Marina Walsh at MBA says that the purchase share of total first mortgage originations by dollar volume was 62% in the second quarter of 2015, up from 51% in the first quarter of 2015. For the mortgage industry as a whole, MBA estimates the purchase share at 57% in the second quarter of 2015.

“For the period from the first quarter 2011 through the second quarter 2015, there were eight quarters when the purchase share was over 60% and ten quarters when the purchase share was under 60%,” Walsh said. “The net production income for those quarters when purchase share topped 60% averaged 32 basis points. The net production income for those quarters when purchase share was below 60% averaged 78 basis points.

Click to enlarge

(Source: MBA)

“For those quarters in which the purchase share exceeded 60%, the second quarter 2015 had the highest net production income, largely because average company production volume was also at the highest level of any quarter, as both purchase volume grew and mortgage pipelines from the first quarter’s refinance boomlet closed,” she said.

Concurrently, the Federal Deposit Insurance Corp. reported that FDIC-insured institutions earned $43 billion in the second quarter of 2015.

That was up $2.9 billion, or about 7.3% from the second quarter of 2014 and the highest quarterly income on record.

The increase in earnings was mainly attributable to a $3.6 billion rise in net operating revenue.

Of the 6,348 insured institutions in the second quarter of 2015, more than half —58.7% — reported year-over-year growth in quarterly earnings. The proportion of banks that were unprofitable during the second quarter fell from 6.8% a year earlier to 5.6%, the lowest since the first quarter of 2005.

“Bankers generally reported another quarter of higher earnings, improved asset quality, and increased lending," FDIC Chairman Martin Gruenberg said. "There were fewer problem banks, and only one bank failed during the second quarter

"However," he continued, "the low interest-rate environment remains a challenge.
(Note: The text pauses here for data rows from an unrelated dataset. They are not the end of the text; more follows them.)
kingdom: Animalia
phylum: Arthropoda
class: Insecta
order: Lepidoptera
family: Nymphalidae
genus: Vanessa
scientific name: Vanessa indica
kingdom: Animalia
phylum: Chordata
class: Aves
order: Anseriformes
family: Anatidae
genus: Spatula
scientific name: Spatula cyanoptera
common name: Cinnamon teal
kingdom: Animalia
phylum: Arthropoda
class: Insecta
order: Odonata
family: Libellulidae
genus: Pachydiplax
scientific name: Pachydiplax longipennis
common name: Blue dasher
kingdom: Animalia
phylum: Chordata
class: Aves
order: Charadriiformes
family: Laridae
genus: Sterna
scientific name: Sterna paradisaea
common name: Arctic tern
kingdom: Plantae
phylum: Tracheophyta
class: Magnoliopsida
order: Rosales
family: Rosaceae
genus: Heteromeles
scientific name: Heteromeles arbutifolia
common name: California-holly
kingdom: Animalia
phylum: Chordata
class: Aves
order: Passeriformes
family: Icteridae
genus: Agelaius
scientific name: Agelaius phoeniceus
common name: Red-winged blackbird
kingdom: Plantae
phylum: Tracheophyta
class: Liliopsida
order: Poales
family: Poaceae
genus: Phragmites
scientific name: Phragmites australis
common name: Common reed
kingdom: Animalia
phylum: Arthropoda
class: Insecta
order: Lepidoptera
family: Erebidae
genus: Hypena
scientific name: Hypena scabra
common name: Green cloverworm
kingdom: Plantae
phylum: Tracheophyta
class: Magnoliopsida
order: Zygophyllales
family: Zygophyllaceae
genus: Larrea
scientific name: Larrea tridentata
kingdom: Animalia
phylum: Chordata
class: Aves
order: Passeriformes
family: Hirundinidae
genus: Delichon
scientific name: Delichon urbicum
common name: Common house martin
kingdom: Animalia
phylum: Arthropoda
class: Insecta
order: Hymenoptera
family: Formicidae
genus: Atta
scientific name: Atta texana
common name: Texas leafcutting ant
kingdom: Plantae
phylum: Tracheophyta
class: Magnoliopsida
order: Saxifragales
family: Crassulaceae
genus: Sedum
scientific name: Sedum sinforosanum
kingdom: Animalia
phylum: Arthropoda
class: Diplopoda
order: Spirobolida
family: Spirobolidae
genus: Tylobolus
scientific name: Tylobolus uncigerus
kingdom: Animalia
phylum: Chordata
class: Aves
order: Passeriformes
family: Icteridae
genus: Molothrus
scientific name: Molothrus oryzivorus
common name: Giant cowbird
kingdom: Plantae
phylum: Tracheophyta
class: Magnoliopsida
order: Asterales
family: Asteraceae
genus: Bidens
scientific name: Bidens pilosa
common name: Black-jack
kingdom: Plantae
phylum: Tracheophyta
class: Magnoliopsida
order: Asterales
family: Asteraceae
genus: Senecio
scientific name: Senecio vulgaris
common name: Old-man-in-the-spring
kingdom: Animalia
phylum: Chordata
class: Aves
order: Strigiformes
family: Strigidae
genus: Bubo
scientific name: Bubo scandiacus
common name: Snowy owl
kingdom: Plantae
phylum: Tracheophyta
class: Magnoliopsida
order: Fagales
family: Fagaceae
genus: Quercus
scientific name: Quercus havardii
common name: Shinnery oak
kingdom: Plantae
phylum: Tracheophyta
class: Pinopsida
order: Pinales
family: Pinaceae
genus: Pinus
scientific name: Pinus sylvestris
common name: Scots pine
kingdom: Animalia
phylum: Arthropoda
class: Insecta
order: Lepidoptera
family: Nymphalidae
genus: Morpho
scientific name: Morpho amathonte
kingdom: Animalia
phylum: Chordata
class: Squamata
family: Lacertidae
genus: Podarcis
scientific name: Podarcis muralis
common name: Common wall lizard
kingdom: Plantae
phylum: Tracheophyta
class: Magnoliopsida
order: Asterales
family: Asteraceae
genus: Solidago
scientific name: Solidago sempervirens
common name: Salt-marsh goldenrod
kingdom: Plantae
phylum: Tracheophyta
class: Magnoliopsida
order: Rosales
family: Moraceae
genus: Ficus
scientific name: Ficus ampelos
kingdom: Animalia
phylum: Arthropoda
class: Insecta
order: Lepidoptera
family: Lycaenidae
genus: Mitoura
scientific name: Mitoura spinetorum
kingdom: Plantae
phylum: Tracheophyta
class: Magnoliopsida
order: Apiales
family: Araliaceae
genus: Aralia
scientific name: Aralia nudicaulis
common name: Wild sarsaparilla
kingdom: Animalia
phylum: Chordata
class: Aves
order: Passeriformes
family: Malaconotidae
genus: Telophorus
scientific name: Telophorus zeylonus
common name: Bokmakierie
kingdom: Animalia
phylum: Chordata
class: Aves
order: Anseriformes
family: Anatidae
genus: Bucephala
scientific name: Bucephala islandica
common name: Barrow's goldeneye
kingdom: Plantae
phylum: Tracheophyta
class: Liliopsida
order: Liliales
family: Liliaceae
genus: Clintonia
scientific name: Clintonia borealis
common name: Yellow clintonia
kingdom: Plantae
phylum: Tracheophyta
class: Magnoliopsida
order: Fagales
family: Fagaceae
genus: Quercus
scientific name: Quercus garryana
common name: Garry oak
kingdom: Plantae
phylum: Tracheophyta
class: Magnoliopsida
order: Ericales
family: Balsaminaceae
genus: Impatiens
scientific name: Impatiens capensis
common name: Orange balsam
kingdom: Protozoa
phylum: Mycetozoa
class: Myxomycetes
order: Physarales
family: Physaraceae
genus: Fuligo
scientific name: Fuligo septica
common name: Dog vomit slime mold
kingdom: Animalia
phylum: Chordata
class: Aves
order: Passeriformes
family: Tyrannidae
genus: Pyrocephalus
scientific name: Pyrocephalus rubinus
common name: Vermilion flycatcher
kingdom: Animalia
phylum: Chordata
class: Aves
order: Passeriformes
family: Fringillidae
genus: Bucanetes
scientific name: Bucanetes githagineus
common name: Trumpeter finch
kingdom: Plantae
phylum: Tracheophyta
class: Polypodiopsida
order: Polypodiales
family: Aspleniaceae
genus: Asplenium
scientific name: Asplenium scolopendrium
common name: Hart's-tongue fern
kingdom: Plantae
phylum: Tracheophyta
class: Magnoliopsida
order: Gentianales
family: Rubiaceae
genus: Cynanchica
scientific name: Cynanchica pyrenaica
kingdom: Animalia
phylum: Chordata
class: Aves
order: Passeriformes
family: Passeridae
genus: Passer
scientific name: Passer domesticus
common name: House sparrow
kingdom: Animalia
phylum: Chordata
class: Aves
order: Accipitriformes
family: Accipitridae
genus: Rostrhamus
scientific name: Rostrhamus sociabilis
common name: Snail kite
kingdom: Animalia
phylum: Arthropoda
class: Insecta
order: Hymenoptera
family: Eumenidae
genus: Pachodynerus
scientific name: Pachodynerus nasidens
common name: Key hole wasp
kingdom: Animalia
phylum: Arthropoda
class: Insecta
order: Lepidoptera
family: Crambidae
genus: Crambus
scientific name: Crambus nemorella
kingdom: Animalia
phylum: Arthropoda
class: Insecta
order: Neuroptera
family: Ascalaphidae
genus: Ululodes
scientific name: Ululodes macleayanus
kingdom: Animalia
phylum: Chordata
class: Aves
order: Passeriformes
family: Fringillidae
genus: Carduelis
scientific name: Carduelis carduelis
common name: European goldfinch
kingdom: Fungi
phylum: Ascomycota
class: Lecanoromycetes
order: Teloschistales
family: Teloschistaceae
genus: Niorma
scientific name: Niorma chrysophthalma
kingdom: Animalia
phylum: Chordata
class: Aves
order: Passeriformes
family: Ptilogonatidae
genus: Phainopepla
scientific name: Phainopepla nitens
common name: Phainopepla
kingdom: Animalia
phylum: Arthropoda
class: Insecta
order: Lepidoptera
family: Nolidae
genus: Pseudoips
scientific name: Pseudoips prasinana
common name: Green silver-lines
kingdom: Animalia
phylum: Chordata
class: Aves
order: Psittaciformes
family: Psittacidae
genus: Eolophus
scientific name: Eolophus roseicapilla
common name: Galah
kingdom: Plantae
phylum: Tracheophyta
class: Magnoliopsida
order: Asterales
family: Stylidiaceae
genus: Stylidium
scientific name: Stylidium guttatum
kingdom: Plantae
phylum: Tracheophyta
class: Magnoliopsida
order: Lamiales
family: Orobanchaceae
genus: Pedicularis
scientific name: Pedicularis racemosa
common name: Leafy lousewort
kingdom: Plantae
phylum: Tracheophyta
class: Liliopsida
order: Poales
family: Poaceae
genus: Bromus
Many institutions have responded by acquiring higher-yielding, longer-term assets, but this has left banks more vulnerable to rising interest rates and that is a matter of ongoing supervisory attention."

Finally for the investment minded, it looks like agency mortgage bond returns for August were in line with Treasurys.

“In August, agency MBS posted total returns of 0.1%,” said Chris Flanagan at Bank of America/Merrill Lynch. “Excess returns for Agency MBS was -0.2%, which was 0.1pp higher than -0.3% for Treasurys.”

Flanagan says that securitized credit performance was mostly in line with the broader credit markets and posted negative total returns in August.

“In the legacy non-agency space, Option ARM posted -2.6% returns due to heavy BWIC activities. Alt-A 5/1 WAC and subprime floaters posted -0.7% and -0.6% respectively, while fixed rate prime bonds returns were roughly flat on the month thanks to a higher carry,” he said.